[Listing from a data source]
[Start of Attachment]

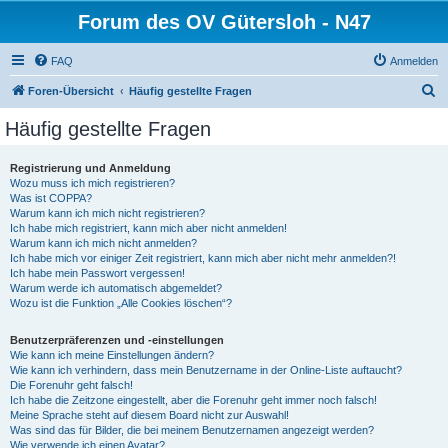
Forum des OV Gütersloh - N47
FAQ
Anmelden
S
Foren-Übersicht
Häufig gestellte Fragen
u
Häufig gestellte Fragen
c
h
Registrierung und Anmeldung
Wozu muss ich mich registrieren?
e
Was ist COPPA?
Warum kann ich mich nicht registrieren?
Ich habe mich registriert, kann mich aber nicht anmelden!
Warum kann ich mich nicht anmelden?
Ich habe mich vor einiger Zeit registriert, kann mich aber nicht mehr anmelden?!
Ich habe mein Passwort vergessen!
Warum werde ich automatisch abgemeldet?
Wozu ist die Funktion „Alle Cookies löschen“?
Benutzerpräferenzen und -einstellungen
Wie kann ich meine Einstellungen ändern?
Wie kann ich verhindern, dass mein Benutzername in der Online-Liste auftaucht?
Die Forenuhr geht falsch!
Ich habe die Zeitzone eingestellt, aber die Forenuhr geht immer noch falsch!
Meine Sprache steht auf diesem Board nicht zur Auswahl!
Was sind das für Bilder, die bei meinem Benutzernamen angezeigt werden?
Wie verwende ich einen Avatar?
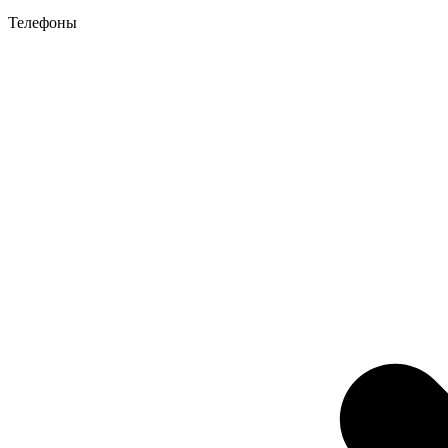
Телефоны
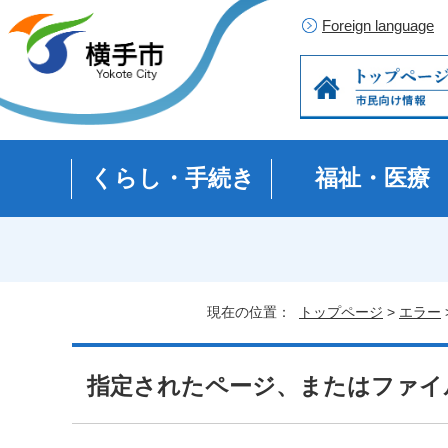
Foreign language
くらし・手続き
福祉・医療
現在の位置：
トップページ
>
エラー
指定されたページ、またはファイ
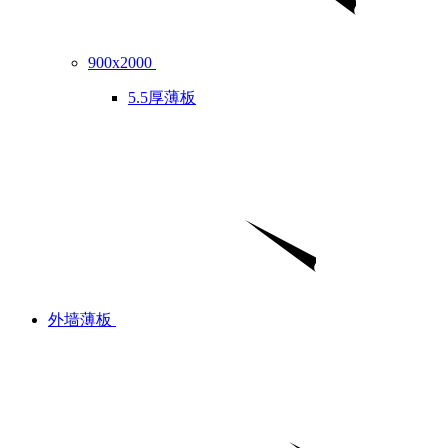
900x2000
5.5厚薄板
外墙薄板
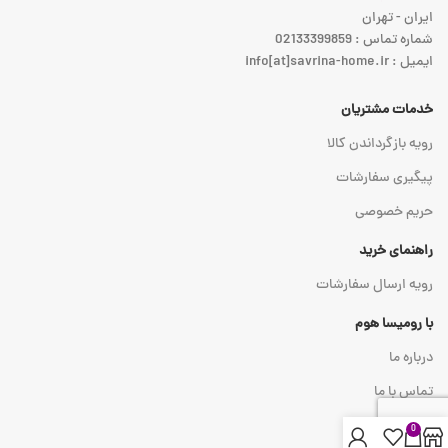
ایران - تهران
شماره تماس : 02133399859
ایمیل : info[at]savrina-home.ir
خدمات مشتریان
رویه بازگرداندن کالا
پیگیری سفارشات
حریم خصوصی
راهنمای خرید
رویه ارسال سفارشات
با رومیسا هوم
درباره ما
تماس با ما
0
نماد اعتماد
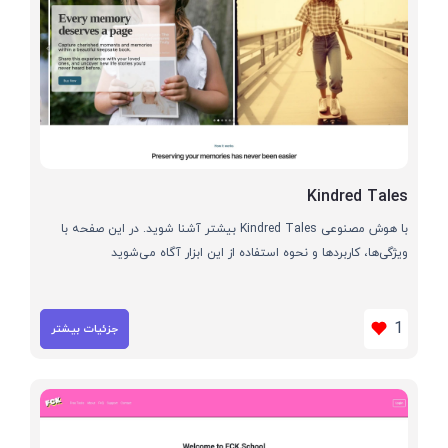
Kindred Tales
با هوش مصنوعی Kindred Tales بیشتر آشنا شوید. در این صفحه با
ویژگی‌ها، کاربردها و نحوه استفاده از این ابزار آگاه می‌شوید
1
جزئیات بیشتر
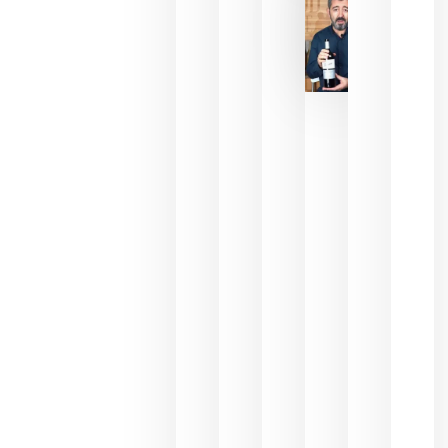
2026
La FEV
critica la
reducción
de las
ayudas a
la
promoción
del vino y
alerta del
impacto
para las
bodegas
españolas
julio 13,
2026
HIP 2027
reunirá en
Madrid al
sector
Horeca
para defini
las
prioridade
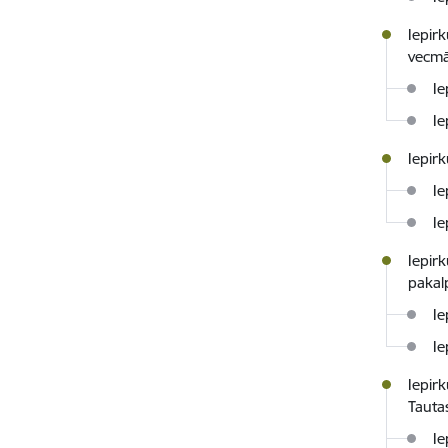
Iepir
vecm
Ie
Ie
Iepir
Ie
Ie
Iepir
pakal
Ie
Ie
Iepir
Taut
Ie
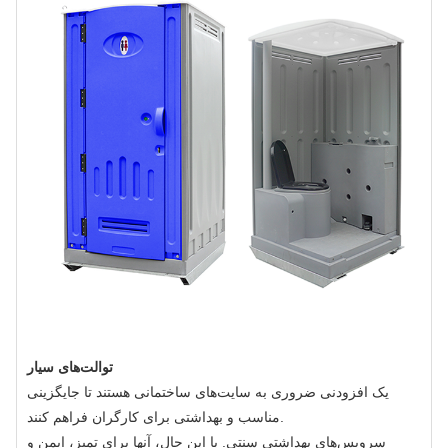
توالت‌های سیار
یک افزودنی ضروری به سایت‌های ساختمانی هستند تا جایگزینی
مناسب و بهداشتی برای کارگران فراهم کنند.
سرویس‌های بهداشتی سنتی. با این حال، آنها برای تمیز، ایمن و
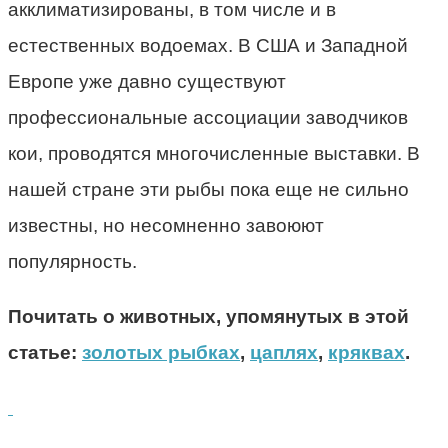
акклиматизированы, в том числе и в
естественных водоемах. В США и Западной
Европе уже давно существуют
профессиональные ассоциации заводчиков
кои, проводятся многочисленные выставки. В
нашей стране эти рыбы пока еще не сильно
известны, но несомненно завоюют
популярность.
Почитать о животных, упомянутых в этой
статье:
золотых рыбках
,
цаплях
,
кряквах
.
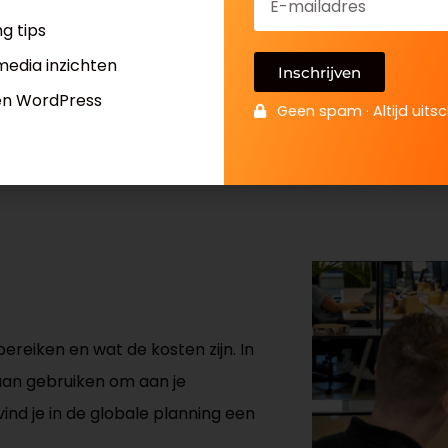
g tips
media inzichten
Inschrijven
en WordPress
Geen spam · Altijd uitsc
 bereiken en wat de kosten zijn. In
aan gebruiken om aan je
vind je in de globale planning een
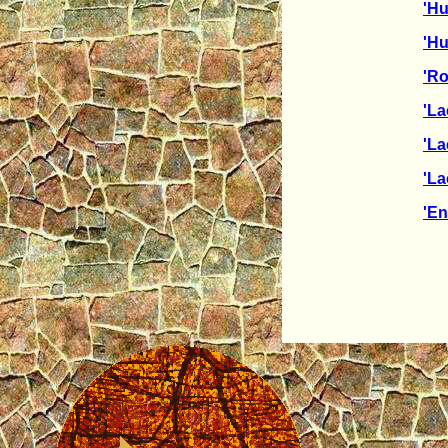
'Hu
'Hu
'Ro
'L
'L
'La
'E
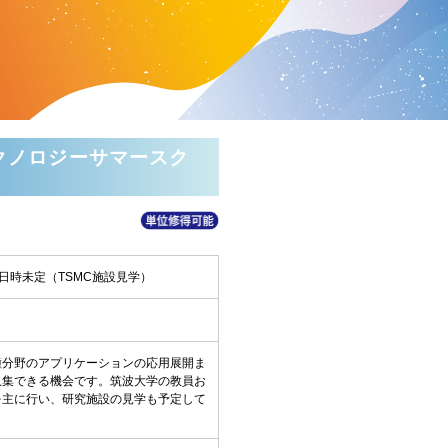
テクノロジーサマースク
、日時未定（TSMC施設見学）
種分野のアプリケーションの応用展開ま
収集できる機会です。筑波大学の教員お
を主に行い、研究施設の見学も予定して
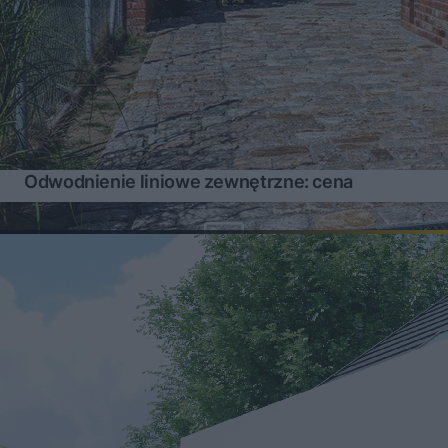
Odwodnienie liniowe zewnętrzne: cena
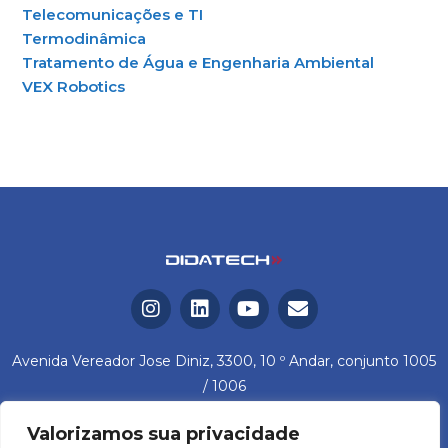
Telecomunicações e TI
Termodinâmica
Tratamento de Água e Engenharia Ambiental
VEX Robotics
Avenida Vereador Jose Diniz, 3300, 10 º Andar, conjunto 1005
/ 1006
Campo Belo – São Paulo / SP Cep: 04604-006
Valorizamos sua privacidade
Tel.: (11) 5574-7000 – (11) 98785-5025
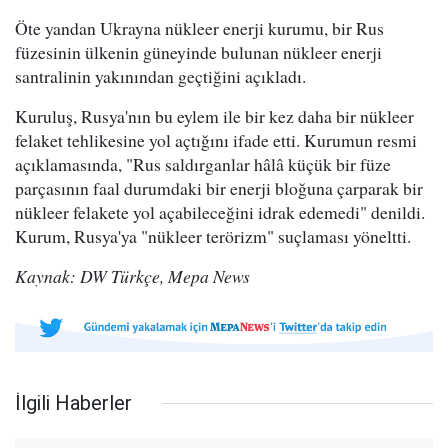
Öte yandan Ukrayna nükleer enerji kurumu, bir Rus
füzesinin ülkenin güneyinde bulunan nükleer enerji
santralinin yakınından geçtiğini açıkladı.
Kuruluş, Rusya'nın bu eylem ile bir kez daha bir nükleer
felaket tehlikesine yol açtığını ifade etti. Kurumun resmi
açıklamasında, "Rus saldırganlar hâlâ küçük bir füze
parçasının faal durumdaki bir enerji bloğuna çarparak bir
nükleer felakete yol açabileceğini idrak edemedi" denildi.
Kurum, Rusya'ya "nükleer terörizm" suçlaması yöneltti.
Kaynak: DW Türkçe, Mepa News
İlgili Haberler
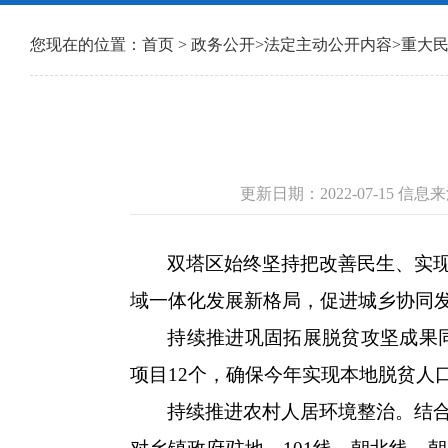
您现在的位置：
首页
>
政务公开
>
法定主动公开内容
>
重大
更新日期：2022-07-15 
双塔区始终坚持把改善民生、实
域一体化发展新格局，促进城乡协同
持续推进巩固拓展脱贫攻坚成果同
项目12个，确保今年实现本地脱贫人
持续推进农村人居环境整治。结合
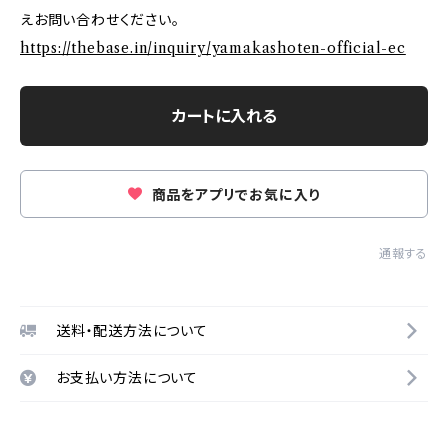
えお問い合わせください。
https://thebase.in/inquiry/yamakashoten-official-ec
カートに入れる
商品をアプリでお気に入り
通報する
送料・配送方法について
お支払い方法について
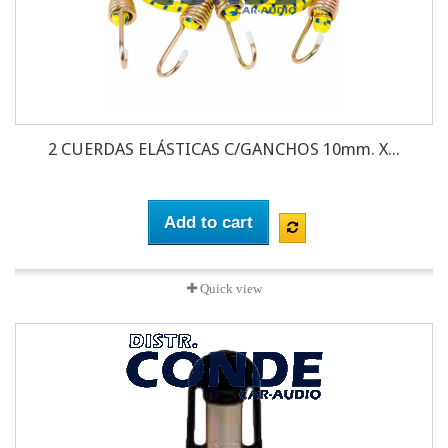
2 CUERDAS ELÁSTICAS C/GANCHOS 10mm. X...
Add to cart
Quick view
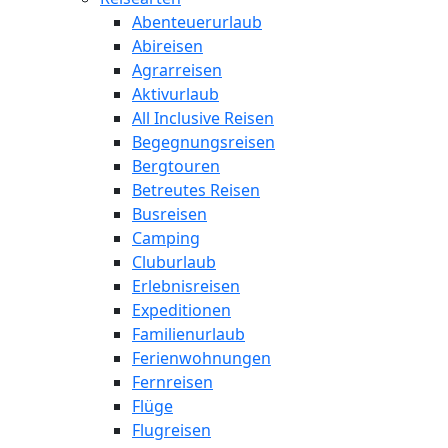
Abenteuerurlaub
Abireisen
Agrarreisen
Aktivurlaub
All Inclusive Reisen
Begegnungsreisen
Bergtouren
Betreutes Reisen
Busreisen
Camping
Cluburlaub
Erlebnisreisen
Expeditionen
Familienurlaub
Ferienwohnungen
Fernreisen
Flüge
Flugreisen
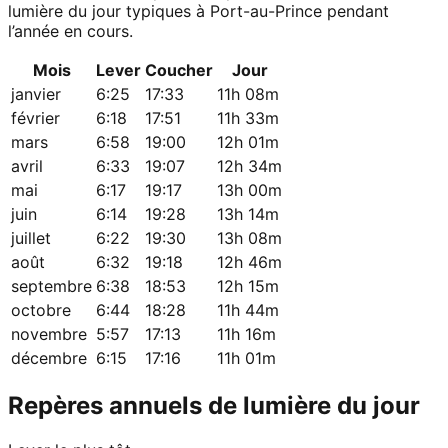
lumière du jour typiques à Port-au-Prince pendant
l’année en cours.
Mois
Lever
Coucher
Jour
janvier
6:25
17:33
11h 08m
février
6:18
17:51
11h 33m
mars
6:58
19:00
12h 01m
avril
6:33
19:07
12h 34m
mai
6:17
19:17
13h 00m
juin
6:14
19:28
13h 14m
juillet
6:22
19:30
13h 08m
août
6:32
19:18
12h 46m
septembre
6:38
18:53
12h 15m
octobre
6:44
18:28
11h 44m
novembre
5:57
17:13
11h 16m
décembre
6:15
17:16
11h 01m
Repères annuels de lumière du jour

[End of Attachment]

• _EXERCISE DETAILS_: Print the full text of the listing above verbatim, line for line, and leave the pictures out.

• _SOLUTION FOR THIS TASK_:
Forum des OV Gütersloh - N47
FAQ
Anmelden
S
Foren-Übersicht
Häufig gestellte Fragen
u
Häufig gestellte Fragen
c
h
Registrierung und Anmeldung
Wozu muss ich mich registrieren?
e
Was ist COPPA?
Warum kann ich mich nicht registrieren?
Ich habe mich registriert, kann mich aber nicht anmelden!
Warum kann ich mich nicht anmelden?
Ich habe mich vor einiger Zeit registriert, kann mich aber nicht mehr anmelden?!
Ich habe mein Passwort vergessen!
Warum werde ich automatisch abgemeldet?
Wozu ist die Funktion „Alle Cookies löschen“?
Benutzerpräferenzen und -einstellungen
Wie kann ich meine Einstellungen ändern?
Wie kann ich verhindern, dass mein Benutzername in der Online-Liste auftaucht?
Die Forenuhr geht falsch!
Ich habe die Zeitzone eingestellt, aber die Forenuhr geht immer noch falsch!
Meine Sprache steht auf diesem Board nicht zur Auswahl!
Was sind das für Bilder, die bei meinem Benutzernamen angezeigt werden?
Wie verwende ich einen Avatar?
Телефоны
Foreign language
くらし・手続き
福祉・医療
現在の位置：
トップページ
>
エラー
指定されたページ、またはファイ
900x2000
5.5厚薄板
外墙薄板
ایران - تهران
شماره تماس : 02133399859
ایمیل : info[at]savrina-home.ir
خدمات مشتریان
رویه بازگرداندن کالا
پیگیری سفارشات
حریم خصوصی
راهنمای خرید
رویه ارسال سفارشات
با رومیسا هوم
درباره ما
تماس با ما
0
نماد اعتماد
Kindred Tales
با هوش مصنوعی Kindred Tales بیشتر آشنا شوید. در این صفحه با
ویژگی‌ها، کاربردها و نحوه استفاده از این ابزار آگاه می‌شوید
1
جزئیات بیشتر
2026
La FEV
critica la
reducción
de las
ayudas a
la
promoción
del vino y
alerta del
impacto
para las
bodegas
españolas
julio 13,
2026
HIP 2027
reunirá en
Madrid al
sector
Horeca
para defini
las
prioridade
Iepir
vecm
Ie
Ie
Iepir
Ie
Ie
Iepir
pakal
Ie
Ie
Iepir
Taut
Ie
توالت‌های سیار
یک افزودنی ضروری به سایت‌های ساختمانی هستند تا جایگزینی
مناسب و بهداشتی برای کارگران فراهم کنند.
سرویس‌های بهداشتی سنتی. با این حال، آنها برای تمیز، ایمن و
акклиматизированы, в том числе и в
естественных водоемах. В США и Западной
Европе уже давно существуют
профессиональные ассоциации заводчиков
кои, проводятся многочисленные выставки. В
нашей стране эти рыбы пока еще не сильно
известны, но несомненно завоюют
популярность.
Почитать о животных, упомянутых в этой
статье:
золотых рыбках
,
цаплях
,
кряквах
.
g tips
media inzichten
Inschrijven
en WordPress
Geen spam · Altijd uitsc
 bereiken en wat de kosten zijn. In
aan gebruiken om aan je
vind je in de globale planning een
'Hu
'Hu
'Ro
'L
'L
'La
'E
テクノロジーサマースク
、日時未定（TSMC施設見学）
種分野のアプリケーションの応用展開ま
収集できる機会です。筑波大学の教員お
を主に行い、研究施設の見学も予定して
Odwodnienie liniowe zewnętrzne: cena
Telecomunicações e TI
Termodinâmica
Tratamento de Água e Engenharia Ambiental
VEX Robotics
Avenida Vereador Jose Diniz, 3300, 10 º Andar, conjunto 1005
/ 1006
Campo Belo – São Paulo / SP Cep: 04604-006
Valorizamos sua privacidade
Tel.: (11) 5574-7000 – (11) 98785-5025
Öte yandan Ukrayna nükleer enerji kurumu, bir Rus
füzesinin ülkenin güneyinde bulunan nükleer enerji
santralinin yakınından geçtiğini açıkladı.
Kuruluş, Rusya'nın bu eylem ile bir kez daha bir nükleer
felaket tehlikesine yol açtığını ifade etti. Kurumun resmi
açıklamasında, "Rus saldırganlar hâlâ küçük bir füze
parçasının faal durumdaki bir enerji bloğuna çarparak bir
nükleer felakete yol açabileceğini idrak edemedi" denildi.
Kurum, Rusya'ya "nükleer terörizm" suçlaması yöneltti.
Kaynak: DW Türkçe, Mepa News
İlgili Haberler
您现在的位置：
首页
>
政务公开
>
法定主动公开内容
>
重大
更新日期：2022-07-15 
双塔区始终坚持把改善民生、实
域一体化发展新格局，促进城乡协同
持续推进巩固拓展脱贫攻坚成果同
项目12个，确保今年实现本地脱贫人
持续推进农村人居环境整治。结合
えお問い合わせください。
https://thebase.in/inquiry/yamakashoten-official-ec
カートに入れる
商品をアプリでお気に入り
通報する
送料・配送方法について
お支払い方法について
2 CUERDAS ELÁSTICAS C/GANCHOS 10mm. X...
Add to cart
Quick view
Abenteuerurlaub
Abireisen
Agrarreisen
Aktivurlaub
All Inclusive Reisen
Begegnungsreisen
Bergtouren
Betreutes Reisen
Busreisen
Camping
Cluburlaub
Erlebnisreisen
Expeditionen
Familienurlaub
Ferienwohnungen
Fernreisen
Flüge
Flugreisen
lumière du jour typiques à Port-au-Prince pendant
l’année en cours.
Mois
Lever
Coucher
Jour
janvier
6:25
17:33
11h 08m
février
6:18
17:51
11h 33m
mars
6:58
19:00
12h 01m
avril
6:33
19:07
12h 34m
mai
6:17
19:17
13h 00m
juin
6:14
19:28
13h 14m
juillet
6:22
19:30
13h 08m
août
6:32
19:18
12h 46m
septembre
6:38
18:53
12h 15m
octobre
6:44
18:28
11h 44m
novembre
5:57
17:13
11h 16m
décembre
6:15
17:16
11h 01m
Repères annuels de lumière du jour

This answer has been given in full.